Metro officials initially refused the ads, citing a policy that says public service advertising must be noncommercial, nonpartisan and "not designed to influence legislation or public opinion on a controversial subject," spokesman Ray Feldmann said.
But when threatened with a lawsuit backed by the American Civil Liberties Union arguing that Metro was violating free speech, officials relented. Metro is also reviewing its policy, Feldmann said.
The legal challenge would have been similar to one faced by the MBTA in Boston. Massachusetts Gov.

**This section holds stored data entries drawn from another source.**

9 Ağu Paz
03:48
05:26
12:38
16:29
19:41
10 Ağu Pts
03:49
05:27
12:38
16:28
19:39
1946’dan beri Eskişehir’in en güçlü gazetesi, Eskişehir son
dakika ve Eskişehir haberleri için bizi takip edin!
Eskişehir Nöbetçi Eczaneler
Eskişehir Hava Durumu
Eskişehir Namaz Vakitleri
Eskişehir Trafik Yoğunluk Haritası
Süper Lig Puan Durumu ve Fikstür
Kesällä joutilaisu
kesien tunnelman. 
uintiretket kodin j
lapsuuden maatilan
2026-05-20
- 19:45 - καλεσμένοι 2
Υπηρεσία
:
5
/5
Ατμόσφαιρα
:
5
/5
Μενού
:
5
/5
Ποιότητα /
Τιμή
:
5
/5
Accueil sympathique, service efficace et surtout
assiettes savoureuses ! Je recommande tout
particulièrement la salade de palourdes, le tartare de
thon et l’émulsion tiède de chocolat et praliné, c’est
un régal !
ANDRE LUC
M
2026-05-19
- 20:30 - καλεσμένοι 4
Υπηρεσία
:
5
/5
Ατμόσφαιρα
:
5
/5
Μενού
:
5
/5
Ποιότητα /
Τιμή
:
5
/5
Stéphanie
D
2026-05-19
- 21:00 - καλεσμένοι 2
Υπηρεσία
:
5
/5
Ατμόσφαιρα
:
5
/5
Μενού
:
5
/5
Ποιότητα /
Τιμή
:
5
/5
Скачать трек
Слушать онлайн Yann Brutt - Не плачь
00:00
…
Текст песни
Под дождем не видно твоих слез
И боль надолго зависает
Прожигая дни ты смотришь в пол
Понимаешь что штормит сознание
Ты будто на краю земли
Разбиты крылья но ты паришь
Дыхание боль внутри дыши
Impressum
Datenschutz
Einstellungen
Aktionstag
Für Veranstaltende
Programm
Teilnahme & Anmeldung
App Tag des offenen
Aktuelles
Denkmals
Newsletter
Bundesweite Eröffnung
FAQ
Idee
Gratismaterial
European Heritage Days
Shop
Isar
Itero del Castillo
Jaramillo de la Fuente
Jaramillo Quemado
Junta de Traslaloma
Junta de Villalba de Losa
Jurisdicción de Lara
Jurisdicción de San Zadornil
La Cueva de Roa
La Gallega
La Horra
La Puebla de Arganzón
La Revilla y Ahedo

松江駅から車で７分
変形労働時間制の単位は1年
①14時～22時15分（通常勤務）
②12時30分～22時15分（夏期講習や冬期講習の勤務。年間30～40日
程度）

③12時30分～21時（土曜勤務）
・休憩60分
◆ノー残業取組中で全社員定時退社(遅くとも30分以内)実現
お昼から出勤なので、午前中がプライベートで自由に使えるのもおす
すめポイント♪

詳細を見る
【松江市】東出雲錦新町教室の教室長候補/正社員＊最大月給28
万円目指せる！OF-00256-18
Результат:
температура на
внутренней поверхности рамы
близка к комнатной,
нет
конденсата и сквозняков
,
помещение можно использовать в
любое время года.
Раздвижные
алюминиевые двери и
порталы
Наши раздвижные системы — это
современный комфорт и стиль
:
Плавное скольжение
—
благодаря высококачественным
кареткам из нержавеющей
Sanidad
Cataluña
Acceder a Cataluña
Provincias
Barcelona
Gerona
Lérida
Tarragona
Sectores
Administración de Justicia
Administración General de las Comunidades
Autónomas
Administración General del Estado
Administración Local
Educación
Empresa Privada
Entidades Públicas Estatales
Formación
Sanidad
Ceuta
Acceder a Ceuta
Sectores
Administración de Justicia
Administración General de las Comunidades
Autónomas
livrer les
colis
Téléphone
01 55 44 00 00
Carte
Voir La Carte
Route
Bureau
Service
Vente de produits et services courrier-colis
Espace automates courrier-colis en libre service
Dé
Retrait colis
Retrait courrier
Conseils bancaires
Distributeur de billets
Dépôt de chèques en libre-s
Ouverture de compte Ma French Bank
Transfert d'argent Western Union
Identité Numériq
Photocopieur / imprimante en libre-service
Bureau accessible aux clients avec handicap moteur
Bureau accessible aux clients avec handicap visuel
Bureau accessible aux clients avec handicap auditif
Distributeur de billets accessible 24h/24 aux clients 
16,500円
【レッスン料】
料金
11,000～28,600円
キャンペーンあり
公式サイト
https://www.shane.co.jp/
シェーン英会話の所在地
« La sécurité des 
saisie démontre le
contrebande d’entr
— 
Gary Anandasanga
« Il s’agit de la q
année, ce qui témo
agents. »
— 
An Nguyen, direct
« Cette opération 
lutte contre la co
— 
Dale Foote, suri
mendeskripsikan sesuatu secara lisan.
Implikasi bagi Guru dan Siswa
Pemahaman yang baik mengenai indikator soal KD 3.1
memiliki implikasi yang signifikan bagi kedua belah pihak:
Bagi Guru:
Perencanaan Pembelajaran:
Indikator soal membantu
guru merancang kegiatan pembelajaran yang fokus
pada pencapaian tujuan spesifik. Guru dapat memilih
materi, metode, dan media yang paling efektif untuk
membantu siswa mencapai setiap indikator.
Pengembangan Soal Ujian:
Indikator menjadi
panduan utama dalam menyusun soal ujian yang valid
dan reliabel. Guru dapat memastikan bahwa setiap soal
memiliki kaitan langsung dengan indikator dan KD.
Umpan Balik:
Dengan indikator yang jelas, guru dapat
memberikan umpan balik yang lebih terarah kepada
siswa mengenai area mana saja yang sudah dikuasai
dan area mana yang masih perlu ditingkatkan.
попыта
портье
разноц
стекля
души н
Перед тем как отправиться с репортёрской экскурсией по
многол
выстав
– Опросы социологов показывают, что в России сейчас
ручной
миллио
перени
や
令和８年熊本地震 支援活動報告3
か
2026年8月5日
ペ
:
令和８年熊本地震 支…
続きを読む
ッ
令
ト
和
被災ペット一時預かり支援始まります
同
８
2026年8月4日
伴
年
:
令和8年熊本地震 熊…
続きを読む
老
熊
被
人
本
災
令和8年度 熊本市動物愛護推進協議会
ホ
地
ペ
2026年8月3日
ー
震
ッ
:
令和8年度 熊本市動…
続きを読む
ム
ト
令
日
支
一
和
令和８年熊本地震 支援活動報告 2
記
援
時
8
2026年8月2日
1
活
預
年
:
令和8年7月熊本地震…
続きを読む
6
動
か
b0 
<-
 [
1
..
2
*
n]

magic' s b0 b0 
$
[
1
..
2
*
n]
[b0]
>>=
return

Paul Cellucci (R) has refused to settle that case, arguing that the ads promote marijuana use.
Change the Climate Inc. paid Metro a discounted advertising rate for nonprofits of $2,150 in exchange for illuminated signs on 10 subway platforms, large exterior signs for 50 buses and smaller signs for the interiors of an additional 500 buses, Feldmann said.
The month-long campaign consists of three ads. The first, which is in the stations -- including the one closest to the White House -- features a young woman who asks, "Why do kids go to jail for doing what politicians did when they were young? Tell us the truth."
Justin Cohen, a 25-year-old lawyer from Chevy Chase, was drawn to that ad while waiting for a train at the McPherson Square station yesterday. "It's a good ad," he said. "I was even going to check out the Web site. I'm already leaning towards that point of view. We need to change the way we handle marijuana. . . . Good kids just experiment, but if they get caught, it can ruin their lives."
The second ad, inside buses, shows a business executive with cancer who admits to smoking marijuana after chemotherapy. The third, which appears outside the buses, features two police officers in front of an American flag. It reads, "Police are too important . . . too valuable . . . too good . . . to waste on arresting people for marijuana when real criminals are on the loose."
All ads carry a disclaimer that Metro does not endorse the message.
White said his group is not trying to legalize marijuana but rather reduce the penalties so it is not in the same category as heroin and other "hard" drugs. "Over 4 million people have been arrested since 1992, and most of those arrested have been young people -- our own children," said White, a father of three, who lives in Greenfield, Mass. "Most responsible parents don't want their kids smoking marijuana, but we don't want our children arrested, jailed and terrorized in the manufactured hysteria surrounding marijuana."
But Howard Simon, of Partnership for a Drug Free America, called the advertising campaign "disingenuous."
"Most people see this for what it is: an attempt by a vocal minority to make marijuana more socially acceptable," Simon said. "One of the ads says, 'Tell us the truth.' Well, the truth is the vast majority of Americans want marijuana to remain illegal. The truth is that medical marijuana should be decided by the medical community. That's the truth. We don't think these ads are going to be very effective."
Change the Climate Inc. plans to expand its transit ads to New York and Chicago. "We think that having an ad campaign in the nation's capital will make it easier for us in other cities," White said.